Luckily for those poor creatures most of the boys were poor marksmen, being urban kids.

But there were those animals that were unlucky and, looking back, it is somewhat cringe-worthy to remember what we witnessed, especially with today’s information on how some species are extinct, or on the brink of extinction.

Though I have no blood on my hands, I remember marvelling at some of the older boys who could make snares to catch birds and I did nothing to stop them. At nine years old, nothing else mattered.

Had Wildlife SOS’s Simon Cowell (not The X Factor dude) caught wind of what my hunter-gatherer brothers were up to, they would probably still be doing time.

Being a lover of animals, the presenter travels the world shooting heroic acts of kindness showered on animals, thereby saving them from situations akin to what my young friends put them in.

Sometimes the animals find themselves in situations of ill health or victims of accidents.

Attached to The Wildlife Aid Foundation, Cowell sniffs out ill, hurt and orphaned animals to give them the appropriate help. The foundation is Cowell’s brainchild and it received immense media attention in 1996 after a fire broke out at the hospital complex from which he operated.

Animal Planet paid Cowell a visit and pitched the idea of a TV show which documents what happens in an animal rescue facility. This was almost two decades ago and today this show is considered the longest-running TV series.

Although the scope of the show appears to be only in Europe, Cowell and his team go anywhere in the world. In some episodes we see him in Cape Town rescuing penguins at a construction site.

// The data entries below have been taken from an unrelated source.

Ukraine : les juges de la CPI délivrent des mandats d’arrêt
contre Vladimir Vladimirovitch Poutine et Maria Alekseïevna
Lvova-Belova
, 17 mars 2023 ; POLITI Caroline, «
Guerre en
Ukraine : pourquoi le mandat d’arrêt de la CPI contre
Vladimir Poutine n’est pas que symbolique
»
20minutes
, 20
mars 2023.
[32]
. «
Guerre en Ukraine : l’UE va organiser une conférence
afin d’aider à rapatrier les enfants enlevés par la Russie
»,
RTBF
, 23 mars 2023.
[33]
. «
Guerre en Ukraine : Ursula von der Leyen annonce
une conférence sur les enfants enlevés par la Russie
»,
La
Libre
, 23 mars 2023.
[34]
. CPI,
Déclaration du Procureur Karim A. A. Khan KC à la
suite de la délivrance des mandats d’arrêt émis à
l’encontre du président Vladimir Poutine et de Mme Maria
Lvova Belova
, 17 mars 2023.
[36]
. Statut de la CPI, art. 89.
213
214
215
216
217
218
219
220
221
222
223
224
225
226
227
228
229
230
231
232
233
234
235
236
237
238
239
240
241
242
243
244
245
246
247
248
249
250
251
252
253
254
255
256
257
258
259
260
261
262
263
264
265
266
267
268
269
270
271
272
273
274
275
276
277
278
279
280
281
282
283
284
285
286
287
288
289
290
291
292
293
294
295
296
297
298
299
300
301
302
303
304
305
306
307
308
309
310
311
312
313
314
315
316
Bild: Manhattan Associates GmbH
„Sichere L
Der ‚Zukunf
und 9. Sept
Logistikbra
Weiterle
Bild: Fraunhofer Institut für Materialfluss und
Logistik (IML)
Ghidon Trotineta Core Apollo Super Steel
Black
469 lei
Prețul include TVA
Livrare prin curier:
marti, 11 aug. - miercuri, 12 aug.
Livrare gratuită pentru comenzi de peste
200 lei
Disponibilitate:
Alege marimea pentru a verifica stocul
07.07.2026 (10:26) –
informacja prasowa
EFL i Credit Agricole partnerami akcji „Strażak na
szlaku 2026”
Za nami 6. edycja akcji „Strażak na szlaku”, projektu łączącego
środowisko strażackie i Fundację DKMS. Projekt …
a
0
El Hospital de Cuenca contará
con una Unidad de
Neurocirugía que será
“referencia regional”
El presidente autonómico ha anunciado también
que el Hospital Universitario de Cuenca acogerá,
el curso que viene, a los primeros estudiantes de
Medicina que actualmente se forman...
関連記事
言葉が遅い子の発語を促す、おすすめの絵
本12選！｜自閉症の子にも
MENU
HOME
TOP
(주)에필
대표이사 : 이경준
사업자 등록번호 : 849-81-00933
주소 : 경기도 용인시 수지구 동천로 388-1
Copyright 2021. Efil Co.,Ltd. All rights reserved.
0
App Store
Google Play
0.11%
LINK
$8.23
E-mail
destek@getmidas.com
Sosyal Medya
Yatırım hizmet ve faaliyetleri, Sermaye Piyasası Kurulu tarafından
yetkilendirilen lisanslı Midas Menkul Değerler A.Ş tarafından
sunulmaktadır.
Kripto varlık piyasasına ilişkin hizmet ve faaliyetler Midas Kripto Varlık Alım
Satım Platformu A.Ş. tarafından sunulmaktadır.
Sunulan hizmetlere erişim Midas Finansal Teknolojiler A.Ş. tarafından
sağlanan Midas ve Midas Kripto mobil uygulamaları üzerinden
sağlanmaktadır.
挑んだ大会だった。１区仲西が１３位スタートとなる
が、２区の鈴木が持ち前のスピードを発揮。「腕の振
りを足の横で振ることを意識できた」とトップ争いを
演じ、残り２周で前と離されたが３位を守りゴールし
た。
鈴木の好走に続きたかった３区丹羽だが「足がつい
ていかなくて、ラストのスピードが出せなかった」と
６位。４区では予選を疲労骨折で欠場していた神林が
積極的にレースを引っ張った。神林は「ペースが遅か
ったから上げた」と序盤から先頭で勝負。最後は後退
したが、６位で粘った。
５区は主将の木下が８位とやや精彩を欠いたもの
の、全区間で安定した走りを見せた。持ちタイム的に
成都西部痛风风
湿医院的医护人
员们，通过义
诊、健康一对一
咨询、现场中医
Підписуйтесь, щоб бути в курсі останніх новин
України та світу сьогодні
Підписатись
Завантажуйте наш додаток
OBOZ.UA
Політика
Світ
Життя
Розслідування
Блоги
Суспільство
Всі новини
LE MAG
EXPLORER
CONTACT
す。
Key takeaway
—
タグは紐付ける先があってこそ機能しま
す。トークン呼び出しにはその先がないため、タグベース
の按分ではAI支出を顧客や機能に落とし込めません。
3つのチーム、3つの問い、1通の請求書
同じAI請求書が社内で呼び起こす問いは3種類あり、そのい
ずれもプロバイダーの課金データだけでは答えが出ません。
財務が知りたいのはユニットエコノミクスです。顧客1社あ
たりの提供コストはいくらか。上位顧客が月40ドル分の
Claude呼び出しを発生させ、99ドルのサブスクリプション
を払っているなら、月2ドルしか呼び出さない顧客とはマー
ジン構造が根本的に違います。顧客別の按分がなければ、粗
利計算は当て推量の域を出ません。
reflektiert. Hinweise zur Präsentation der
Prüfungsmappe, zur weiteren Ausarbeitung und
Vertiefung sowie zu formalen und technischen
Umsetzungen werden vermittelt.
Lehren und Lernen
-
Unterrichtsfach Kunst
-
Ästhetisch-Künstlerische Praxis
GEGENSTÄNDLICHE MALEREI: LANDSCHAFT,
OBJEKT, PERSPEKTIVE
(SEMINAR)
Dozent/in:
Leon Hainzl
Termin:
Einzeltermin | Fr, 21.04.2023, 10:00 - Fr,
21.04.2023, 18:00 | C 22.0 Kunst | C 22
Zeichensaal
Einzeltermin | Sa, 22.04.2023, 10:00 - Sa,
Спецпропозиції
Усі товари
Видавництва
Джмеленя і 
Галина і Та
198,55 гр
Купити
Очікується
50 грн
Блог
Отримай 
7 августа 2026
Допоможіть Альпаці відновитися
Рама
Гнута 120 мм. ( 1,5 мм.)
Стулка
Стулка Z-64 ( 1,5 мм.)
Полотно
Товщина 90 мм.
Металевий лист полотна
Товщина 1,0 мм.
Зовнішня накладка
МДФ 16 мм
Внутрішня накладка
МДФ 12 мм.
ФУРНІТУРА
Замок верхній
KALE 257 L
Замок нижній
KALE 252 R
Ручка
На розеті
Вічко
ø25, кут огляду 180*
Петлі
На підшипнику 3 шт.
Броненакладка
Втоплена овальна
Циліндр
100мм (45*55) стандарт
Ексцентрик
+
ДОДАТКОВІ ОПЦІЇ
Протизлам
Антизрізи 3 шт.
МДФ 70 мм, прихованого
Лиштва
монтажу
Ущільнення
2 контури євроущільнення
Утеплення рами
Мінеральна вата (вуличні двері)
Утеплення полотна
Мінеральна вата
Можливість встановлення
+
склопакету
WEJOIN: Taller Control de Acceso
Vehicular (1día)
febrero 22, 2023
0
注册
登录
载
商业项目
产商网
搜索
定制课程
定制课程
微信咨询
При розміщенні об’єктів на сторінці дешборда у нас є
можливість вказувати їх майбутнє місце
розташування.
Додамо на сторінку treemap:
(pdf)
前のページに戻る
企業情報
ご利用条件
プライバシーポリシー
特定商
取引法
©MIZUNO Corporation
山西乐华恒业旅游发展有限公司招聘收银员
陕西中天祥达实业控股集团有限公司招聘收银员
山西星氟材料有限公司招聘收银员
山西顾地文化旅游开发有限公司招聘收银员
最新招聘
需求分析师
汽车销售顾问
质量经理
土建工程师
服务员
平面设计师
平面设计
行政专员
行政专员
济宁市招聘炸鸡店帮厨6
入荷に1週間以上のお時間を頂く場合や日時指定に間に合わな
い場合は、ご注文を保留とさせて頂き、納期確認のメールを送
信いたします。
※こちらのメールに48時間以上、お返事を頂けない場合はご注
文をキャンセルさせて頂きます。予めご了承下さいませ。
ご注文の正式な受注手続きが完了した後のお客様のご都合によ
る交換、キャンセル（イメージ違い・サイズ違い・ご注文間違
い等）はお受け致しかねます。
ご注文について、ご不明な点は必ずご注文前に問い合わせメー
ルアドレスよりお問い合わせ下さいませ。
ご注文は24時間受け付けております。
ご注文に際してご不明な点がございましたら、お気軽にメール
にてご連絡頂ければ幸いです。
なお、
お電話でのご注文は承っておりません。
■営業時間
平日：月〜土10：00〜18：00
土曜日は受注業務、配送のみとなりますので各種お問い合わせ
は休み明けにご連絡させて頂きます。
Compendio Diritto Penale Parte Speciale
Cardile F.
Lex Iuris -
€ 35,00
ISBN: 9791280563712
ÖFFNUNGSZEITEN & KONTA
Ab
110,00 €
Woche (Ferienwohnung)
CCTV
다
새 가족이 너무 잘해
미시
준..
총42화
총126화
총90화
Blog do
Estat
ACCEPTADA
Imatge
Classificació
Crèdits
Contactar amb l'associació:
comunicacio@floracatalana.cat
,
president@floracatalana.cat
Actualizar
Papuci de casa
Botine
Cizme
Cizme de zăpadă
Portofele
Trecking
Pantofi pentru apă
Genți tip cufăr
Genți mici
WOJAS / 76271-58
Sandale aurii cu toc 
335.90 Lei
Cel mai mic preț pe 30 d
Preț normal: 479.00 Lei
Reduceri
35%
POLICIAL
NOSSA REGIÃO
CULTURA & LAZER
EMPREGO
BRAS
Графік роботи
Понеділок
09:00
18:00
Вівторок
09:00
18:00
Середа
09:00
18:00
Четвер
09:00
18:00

The organisation deals with more than 20 000 cases a year, so they are always inundated with work. Every success story sees the team place the rescued animal back into the wild.

Each episode deals with different cases. If you do not enjoy seeing the sometimes gritty bits when they find the injured animals, then perhaps you will enjoy seeing them being treated and recuperating. There is no species that Cowell and his volunteers specialise in, any case is treated with utmost respect.

• Wildlife SOS, Tuesday, Animal Planet (DStv channel 183), 10pm.